Zach Woolley is a sports journalism student at Arizona State University covering Casteel High School athletics.
Despite its successes as of late, people often forget Casteel High School is still the newest school in the Chandler Unified School District.
It is said that establishing a culture is the key to building any program, and for Casteel and its head football coach Bobby Newcombe, it may have just found it, in terms of its defense.
“There is a collective group of guys that all have a strong voice,” Newcombe said.
The defense is flooded with senior talent, especially on the defensive line. Seniors Ronan Bowers and Shakaun Bowser anchor the line, and both can tell a difference in the team this year.
For them, the key is having people commit to the team. That helps when you have players who have played together for a long time at the school, and are able to bond not only inside the gridiron, but away from the field as well.
“In the past we had dudes that just weren't as committed as this year,” Bowers said. “Instead of being just a team, we are more of a family.”

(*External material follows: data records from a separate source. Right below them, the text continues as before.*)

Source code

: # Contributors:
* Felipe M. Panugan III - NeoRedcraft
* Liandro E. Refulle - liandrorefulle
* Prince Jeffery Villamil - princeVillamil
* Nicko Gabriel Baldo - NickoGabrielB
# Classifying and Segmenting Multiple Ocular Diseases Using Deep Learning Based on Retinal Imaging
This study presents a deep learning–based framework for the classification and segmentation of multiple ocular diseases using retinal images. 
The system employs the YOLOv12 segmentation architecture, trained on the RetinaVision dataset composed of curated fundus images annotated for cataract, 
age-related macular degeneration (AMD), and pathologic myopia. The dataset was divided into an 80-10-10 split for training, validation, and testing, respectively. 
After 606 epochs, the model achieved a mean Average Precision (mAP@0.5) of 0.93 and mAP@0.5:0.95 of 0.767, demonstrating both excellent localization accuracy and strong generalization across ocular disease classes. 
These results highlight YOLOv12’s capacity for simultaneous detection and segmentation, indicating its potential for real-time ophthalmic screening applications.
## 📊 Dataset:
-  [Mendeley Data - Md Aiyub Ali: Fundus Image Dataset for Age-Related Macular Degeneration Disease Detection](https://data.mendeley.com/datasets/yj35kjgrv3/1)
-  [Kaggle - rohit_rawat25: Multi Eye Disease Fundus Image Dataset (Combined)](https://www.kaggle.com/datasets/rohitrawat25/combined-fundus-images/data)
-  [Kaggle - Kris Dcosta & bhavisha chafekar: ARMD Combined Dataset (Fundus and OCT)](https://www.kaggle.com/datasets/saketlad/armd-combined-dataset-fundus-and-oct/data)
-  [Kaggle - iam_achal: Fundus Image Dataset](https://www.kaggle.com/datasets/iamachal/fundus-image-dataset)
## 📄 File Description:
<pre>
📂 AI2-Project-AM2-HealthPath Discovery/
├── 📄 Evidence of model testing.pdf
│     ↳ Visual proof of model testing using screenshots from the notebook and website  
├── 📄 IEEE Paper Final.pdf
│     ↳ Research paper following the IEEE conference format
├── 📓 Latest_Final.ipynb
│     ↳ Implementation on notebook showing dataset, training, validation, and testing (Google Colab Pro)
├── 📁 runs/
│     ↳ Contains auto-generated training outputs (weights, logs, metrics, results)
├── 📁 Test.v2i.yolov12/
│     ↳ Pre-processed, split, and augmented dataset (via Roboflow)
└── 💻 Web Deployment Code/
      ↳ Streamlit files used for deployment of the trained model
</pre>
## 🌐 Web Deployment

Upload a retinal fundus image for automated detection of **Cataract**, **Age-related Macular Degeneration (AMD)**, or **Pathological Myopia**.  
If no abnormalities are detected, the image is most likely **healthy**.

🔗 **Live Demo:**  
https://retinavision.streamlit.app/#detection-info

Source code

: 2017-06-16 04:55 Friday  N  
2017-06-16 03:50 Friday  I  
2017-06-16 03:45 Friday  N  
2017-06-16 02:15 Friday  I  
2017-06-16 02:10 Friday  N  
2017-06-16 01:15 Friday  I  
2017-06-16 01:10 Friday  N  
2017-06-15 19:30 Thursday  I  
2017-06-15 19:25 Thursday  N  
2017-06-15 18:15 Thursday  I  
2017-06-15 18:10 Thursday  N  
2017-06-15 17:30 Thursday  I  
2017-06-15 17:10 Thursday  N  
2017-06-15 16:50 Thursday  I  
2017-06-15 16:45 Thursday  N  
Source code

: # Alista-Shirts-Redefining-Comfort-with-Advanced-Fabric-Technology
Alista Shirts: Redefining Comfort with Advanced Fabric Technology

In recent years, both teammates spoke out about what had become commonplace at Casteel: transferring. Being that they were still the new school, that also meant that they did not get to play in 6A like they do now, instead climbing up the ladder as they met enrollment requirements.
Players would simply see another opportunity and leave, creating a hole in the leadership department at times.
“Freshman year it was definitely crazy, we had a lot of kids come in and out,” Bowser said. “We had the loyal ones who stuck with us, and the ones who stuck with us is why have that chemistry because we went through the trials and tribulations together.”
Riding a boat with no captain is hard, and for Bowser, the 14th top ranked recruit in the state of Arizona for the class of 2022, he wanted to make sure his heavy recruitment did not play a distracting role for his unit.
“It was definitely weighing on me going into the season and I wanted to get it done (committing) as soon as possible,” said Bowser, a Colorado commit. “I needed to get that done early so I could devote 100 percent to my team, not just 95.”
Outside the field, each of the 24 seniors in the Casteel program have a vision for the future of the program. They want the chemistry to keep building, and it is something that they will tell their younger teammates.
It is noticeable when you go and talk to one of the younger players and leaders of the defense, sophomore J.J. Newcombe.
“This is probably the best defense we have had at Casteel,” Newcombe said. “Moving forward when they (seniors) leave, I hope we get new leaders next year.”
Regardless of positional leadership, the thing that makes the Casteel defense run is the team, not just the players. They are a unit, a unit who has brought a culture of togetherness both on and off the field.
“Everyone is accountable for their own positional group,” Bowers said. “We all take responsibility for the team as a whole.”